_PROBLEMS TO SOLVE_
A) In the passage below about halal slaughter, which journal published the study it describes?
B) Carry the passage below about halal slaughter forward from its final sentence.

_TEXT PASSAGE_
>>>

In the heated debates over religious slaughter, a common assumption prevails: stunning animals before killing is the only humane method, and religious slaughter without stunning is inherently cruel. But a study published in Frontiers in Veterinary Science turns this assumption on its head.

The study, titled “Islam and Veterinary Science: Rethinking Animal Suffering Through Islamic Animal Ethics and the Evolving Definition of Halal Slaughter,” reconstructs a forty-year history of collaboration between Muslim scholars and veterinary scientists. The findings challenge stereotypes and reveal that Islamic animal ethics have not only embraced stunning under certain conditions but have also pushed scientists to develop more humane methods that reduce animal suffering.

Far from being indifferent to animal welfare, the study shows that Islam’s “no harm” principle has been a driving force behind innovative scientific research on animal stress, pain, and recoverability.

<<<

_EXTRACTED DATA_
>>>

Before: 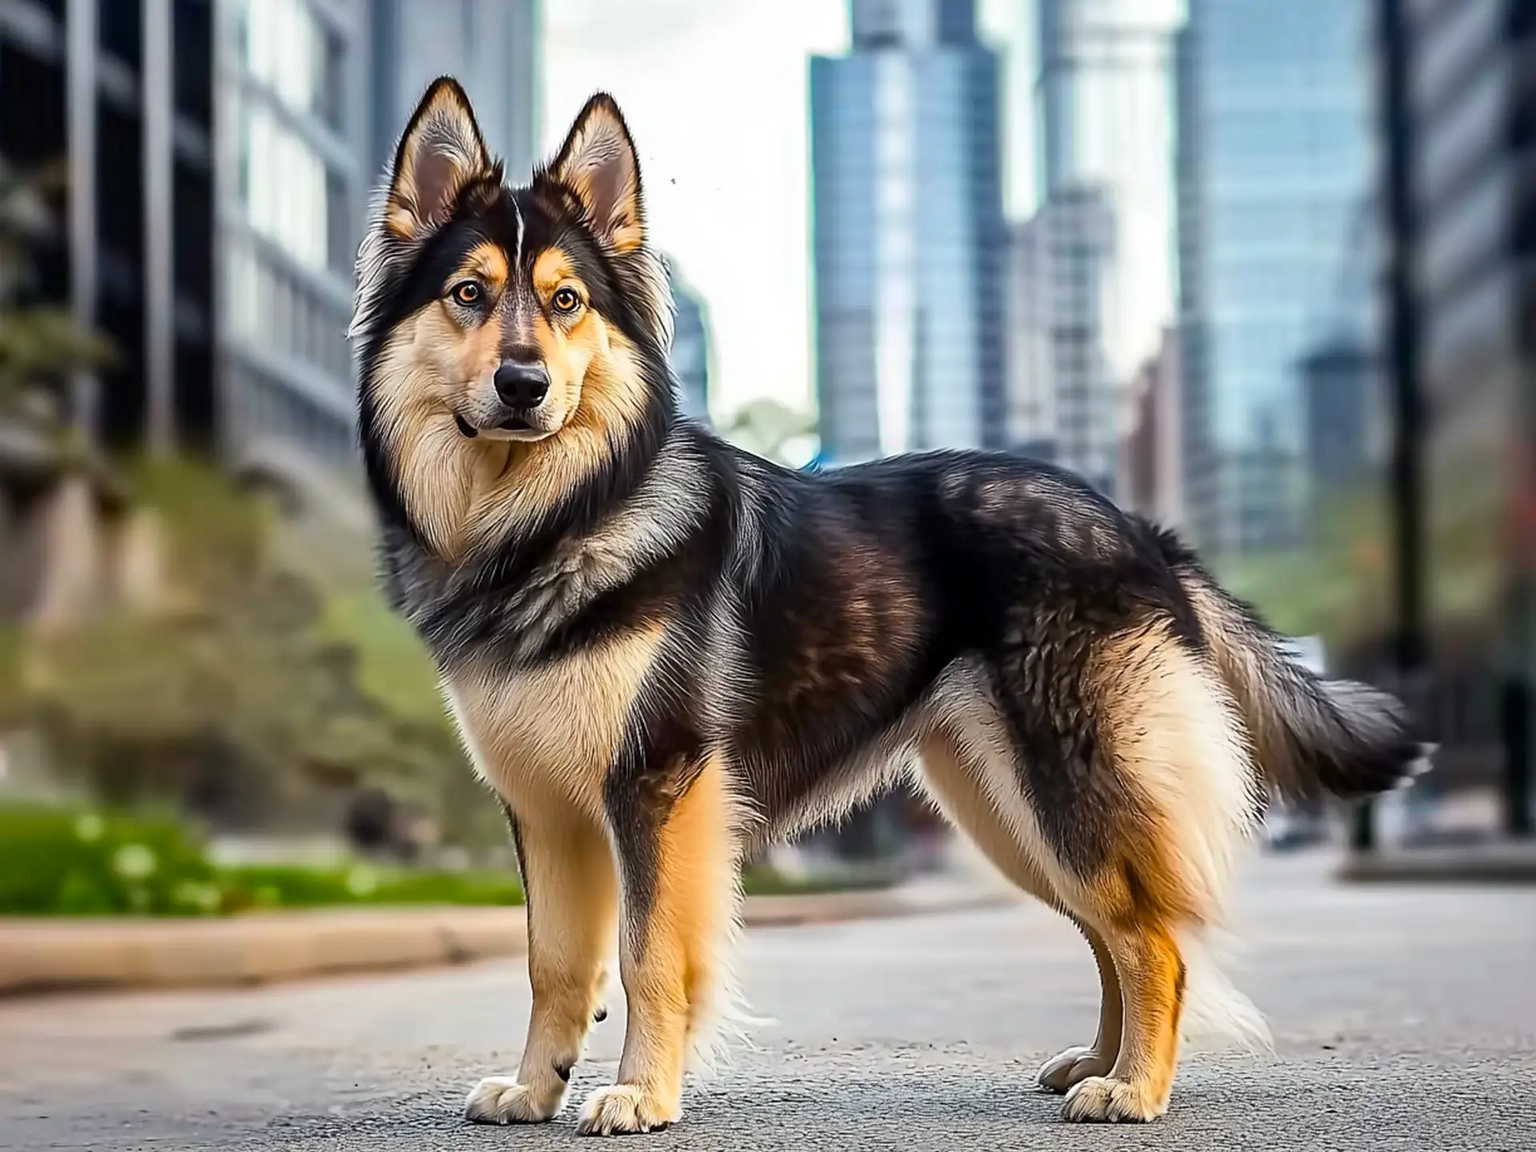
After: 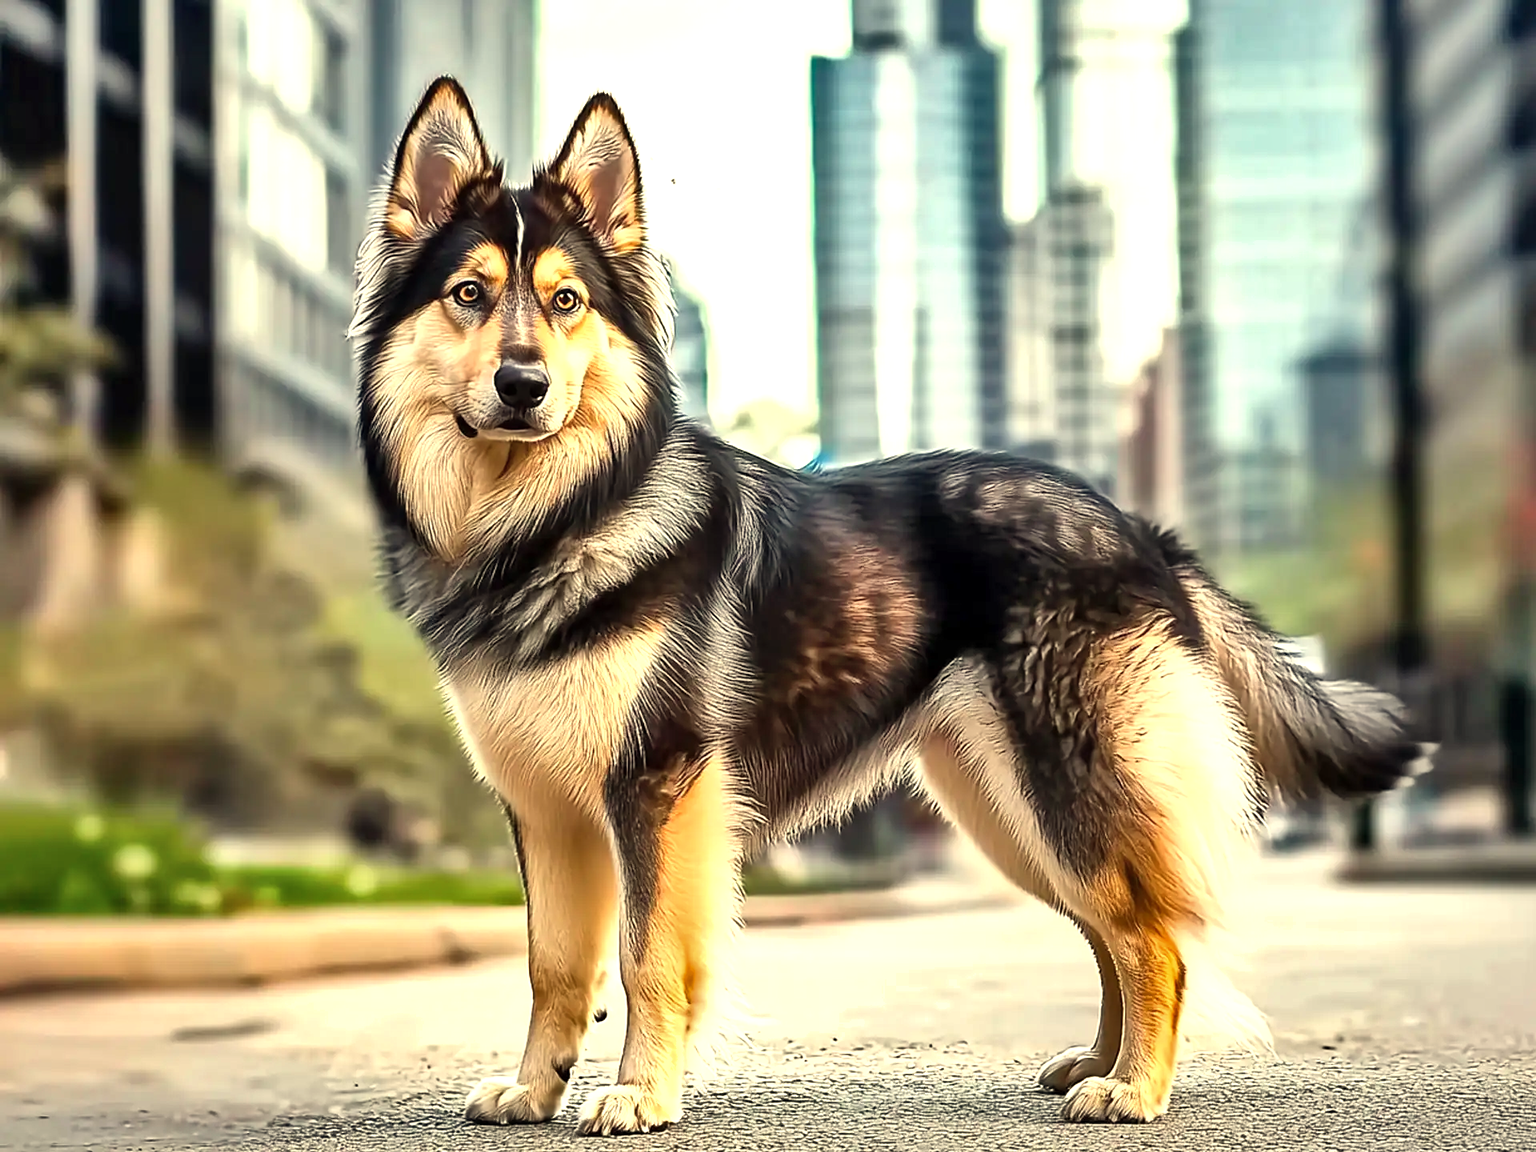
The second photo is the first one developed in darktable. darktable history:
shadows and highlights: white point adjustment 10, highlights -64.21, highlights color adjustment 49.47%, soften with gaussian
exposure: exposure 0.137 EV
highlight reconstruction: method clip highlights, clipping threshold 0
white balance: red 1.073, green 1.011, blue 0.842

<<<
>>>

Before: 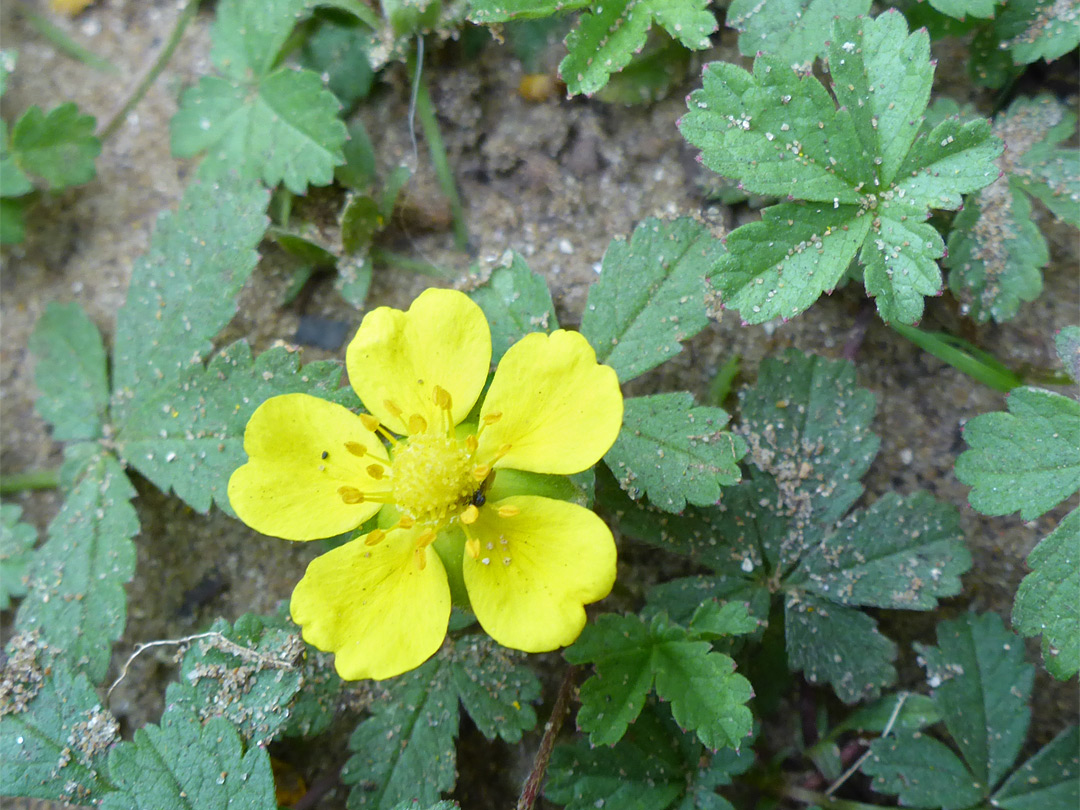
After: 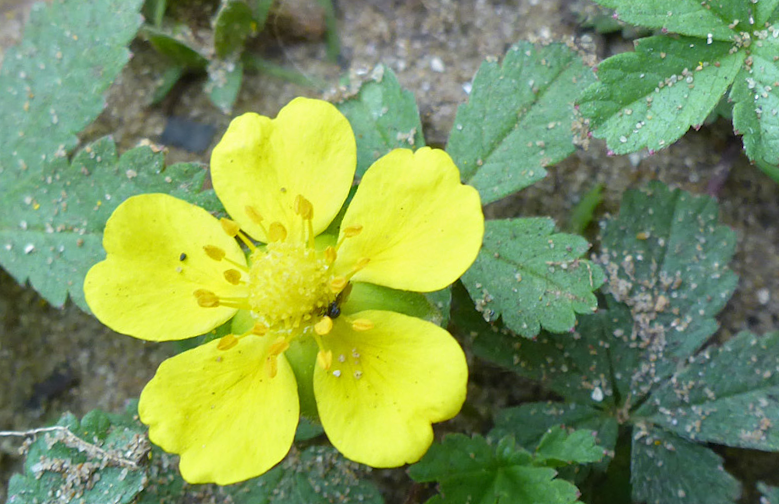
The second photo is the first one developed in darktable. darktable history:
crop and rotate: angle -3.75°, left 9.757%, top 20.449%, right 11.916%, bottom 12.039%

<<<

_THE ANSWERS_
A) Frontiers in Veterinary Science

B)
The Core of Islamic Animal Ethics: Compassion and No Harm

The study begins by reminding readers that animal ethics are not foreign to Islam. In Islamic traditions, animals represent God’s wisdom and wonder. Humans are obliged to attend to their health and living conditions. The Prophet Muhammad (peace be upon him) famously said: “Fear Allah in your treatment of animals” (Abu Dawud). He told stories of prostitutes being forgiven for giving water to a thirsty dog, and of women being punished for starving a cat.

When killing animals for food is conducted, the slaughter must be done in the name of God as a sacred ritual. This assures that the life of the animal is not taken lightly. Before the act of slaughter, the animal must be healthy, and no harm should be forced upon it. The animal must be alive and healthy at the moment of slaughter.

This “no harm” principle is what created the initial tension with pre-slaughter stunning. If stunning kills the animal or causes permanent injury, it would violate Islamic law. The question for Muslim scholars was clear: Does stunning kill the animal or cause harm? What defines harm, and whose definition counts?

Phase 1: The Challenge of Obligatory Stunning

In the late 1970s, New Zealand faced two major challenges. First, following European concerns about humane slaughter, the government passed a new law requiring all farm animals to undergo pre-slaughter stunning. Second, after the British government announced it would reduce trade with New Zealand, the country turned to Middle Eastern markets, signing a contract to sell 200,000 tons of lamb to Iran. The only problem: the meat must be halal.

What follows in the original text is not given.